The Lockheed Martin F-35 Lightning II, described by US media as “a pure gold plane” for its exorbitant price tag, would find itself helpless in a dogfight with Russia’s fourth-generation Su-27 and MiG-29 jets, Pierre Sprey said.
“The Su-27 and even the MiG-29 have bigger wing space, more powerful engines and carry more air-to-air and air-to-ground weapons… That’s why the F-35 will be totally helpless against both because when you confront a plane, which is more maneuverable, accelerates faster and is better armed then you are in trouble,” he added.
Few people are as qualified to speak about fighter aircraft as Pierre Sprey. He is the co-designer of the F-16 Falcon jet and the A-10 Warthog tank buster, two of the most successful aircraft in the US Air Force.

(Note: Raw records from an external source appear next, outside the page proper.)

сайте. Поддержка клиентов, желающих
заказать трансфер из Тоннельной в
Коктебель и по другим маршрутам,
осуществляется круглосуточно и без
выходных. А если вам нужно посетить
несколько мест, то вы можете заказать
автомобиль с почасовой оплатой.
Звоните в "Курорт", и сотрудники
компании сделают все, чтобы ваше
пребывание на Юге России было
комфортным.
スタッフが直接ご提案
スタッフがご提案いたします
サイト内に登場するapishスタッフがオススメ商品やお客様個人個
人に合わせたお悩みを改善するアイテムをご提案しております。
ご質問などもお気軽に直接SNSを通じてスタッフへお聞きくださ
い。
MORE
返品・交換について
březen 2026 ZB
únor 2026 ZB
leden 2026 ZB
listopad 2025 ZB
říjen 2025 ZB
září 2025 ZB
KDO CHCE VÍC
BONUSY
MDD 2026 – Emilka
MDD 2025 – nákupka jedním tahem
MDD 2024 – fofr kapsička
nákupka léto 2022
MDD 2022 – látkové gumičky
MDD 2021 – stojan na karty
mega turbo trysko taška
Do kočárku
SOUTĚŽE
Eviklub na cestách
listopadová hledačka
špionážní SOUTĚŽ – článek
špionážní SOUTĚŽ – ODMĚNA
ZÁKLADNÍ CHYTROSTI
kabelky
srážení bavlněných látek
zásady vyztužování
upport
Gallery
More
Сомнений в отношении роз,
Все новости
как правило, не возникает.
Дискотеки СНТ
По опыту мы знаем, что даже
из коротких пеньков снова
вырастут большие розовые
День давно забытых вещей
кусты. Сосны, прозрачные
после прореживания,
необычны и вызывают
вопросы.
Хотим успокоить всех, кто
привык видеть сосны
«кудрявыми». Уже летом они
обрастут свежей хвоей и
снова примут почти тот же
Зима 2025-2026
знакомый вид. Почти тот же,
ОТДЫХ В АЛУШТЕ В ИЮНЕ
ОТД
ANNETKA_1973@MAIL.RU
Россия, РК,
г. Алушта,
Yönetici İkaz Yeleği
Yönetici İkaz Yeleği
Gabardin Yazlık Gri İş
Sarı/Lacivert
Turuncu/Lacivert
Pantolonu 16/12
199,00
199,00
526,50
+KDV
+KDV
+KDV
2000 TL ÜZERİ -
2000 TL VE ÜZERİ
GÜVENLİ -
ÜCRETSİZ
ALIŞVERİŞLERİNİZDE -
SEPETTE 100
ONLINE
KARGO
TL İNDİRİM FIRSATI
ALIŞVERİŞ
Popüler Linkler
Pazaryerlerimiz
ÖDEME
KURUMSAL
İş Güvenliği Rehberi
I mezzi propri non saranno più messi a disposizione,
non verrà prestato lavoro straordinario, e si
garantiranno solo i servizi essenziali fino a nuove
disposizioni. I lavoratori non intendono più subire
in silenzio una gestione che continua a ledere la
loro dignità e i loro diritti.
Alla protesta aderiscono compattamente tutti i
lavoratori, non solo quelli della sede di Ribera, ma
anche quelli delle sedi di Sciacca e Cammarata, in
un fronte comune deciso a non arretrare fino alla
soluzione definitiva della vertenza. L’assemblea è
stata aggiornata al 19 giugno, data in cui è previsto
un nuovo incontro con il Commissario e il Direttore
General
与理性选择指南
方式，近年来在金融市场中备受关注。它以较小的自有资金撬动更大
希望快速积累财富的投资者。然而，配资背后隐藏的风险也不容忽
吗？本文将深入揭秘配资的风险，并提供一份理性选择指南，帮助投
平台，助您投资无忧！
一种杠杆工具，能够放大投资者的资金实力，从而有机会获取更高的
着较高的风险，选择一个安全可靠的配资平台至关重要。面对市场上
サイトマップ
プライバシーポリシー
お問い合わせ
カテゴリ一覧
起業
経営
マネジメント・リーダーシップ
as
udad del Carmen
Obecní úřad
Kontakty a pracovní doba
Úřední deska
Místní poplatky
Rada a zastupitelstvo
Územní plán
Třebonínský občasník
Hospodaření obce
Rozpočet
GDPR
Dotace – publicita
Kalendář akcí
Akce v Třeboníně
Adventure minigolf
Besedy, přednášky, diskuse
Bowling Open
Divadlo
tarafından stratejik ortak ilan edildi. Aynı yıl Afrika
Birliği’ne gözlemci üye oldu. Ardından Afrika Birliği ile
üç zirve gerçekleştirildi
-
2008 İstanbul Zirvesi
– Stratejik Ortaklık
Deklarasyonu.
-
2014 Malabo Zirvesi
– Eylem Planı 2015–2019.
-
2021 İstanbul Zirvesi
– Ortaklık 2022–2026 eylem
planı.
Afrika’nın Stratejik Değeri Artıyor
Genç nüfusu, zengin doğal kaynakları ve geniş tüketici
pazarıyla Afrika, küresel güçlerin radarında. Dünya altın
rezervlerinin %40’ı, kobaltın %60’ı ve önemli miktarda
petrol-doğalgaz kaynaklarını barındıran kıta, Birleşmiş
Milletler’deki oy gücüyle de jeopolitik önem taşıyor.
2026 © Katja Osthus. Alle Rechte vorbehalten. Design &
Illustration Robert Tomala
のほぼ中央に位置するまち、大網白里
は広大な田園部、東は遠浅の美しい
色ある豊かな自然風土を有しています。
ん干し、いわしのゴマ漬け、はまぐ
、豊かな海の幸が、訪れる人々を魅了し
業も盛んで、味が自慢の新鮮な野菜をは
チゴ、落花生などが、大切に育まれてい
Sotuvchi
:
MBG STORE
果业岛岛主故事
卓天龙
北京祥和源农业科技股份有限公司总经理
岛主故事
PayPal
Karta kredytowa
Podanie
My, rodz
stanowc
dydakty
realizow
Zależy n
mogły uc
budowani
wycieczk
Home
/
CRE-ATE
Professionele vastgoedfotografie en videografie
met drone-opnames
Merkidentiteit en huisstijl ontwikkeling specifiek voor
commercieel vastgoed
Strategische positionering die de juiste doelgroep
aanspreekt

In a report titled “Thunder Without Lightning: High Cost and Limited Benefit Development Program of F-35” and released by US non-profit organization National Security Network, analyst Bill French wrote that, according to the technical parameters, the F-35 is “losing to the fourth-generation fighter MiG-29 and Su-27, developed by the Russian Air Force and used around the world.”
Besides, all of the F-35s have significantly lower maximum speed as compared to the Soviet aircraft.
Mr. French also wrote that in a simulated air combat, the results drew an even “grimmer picture.”
According to him, despite the superiority of the F-35 with regard to stealth technology and avionics, if compared to the Su-27 and MiG-29 the loss ratio is to be expected at 3:1. That is, for each destroyed Su-27 or MiG-29 there would be three F-35 destroyed.
The report said that the F-35 was only slightly better than the veteran F-16 and F-18 jets.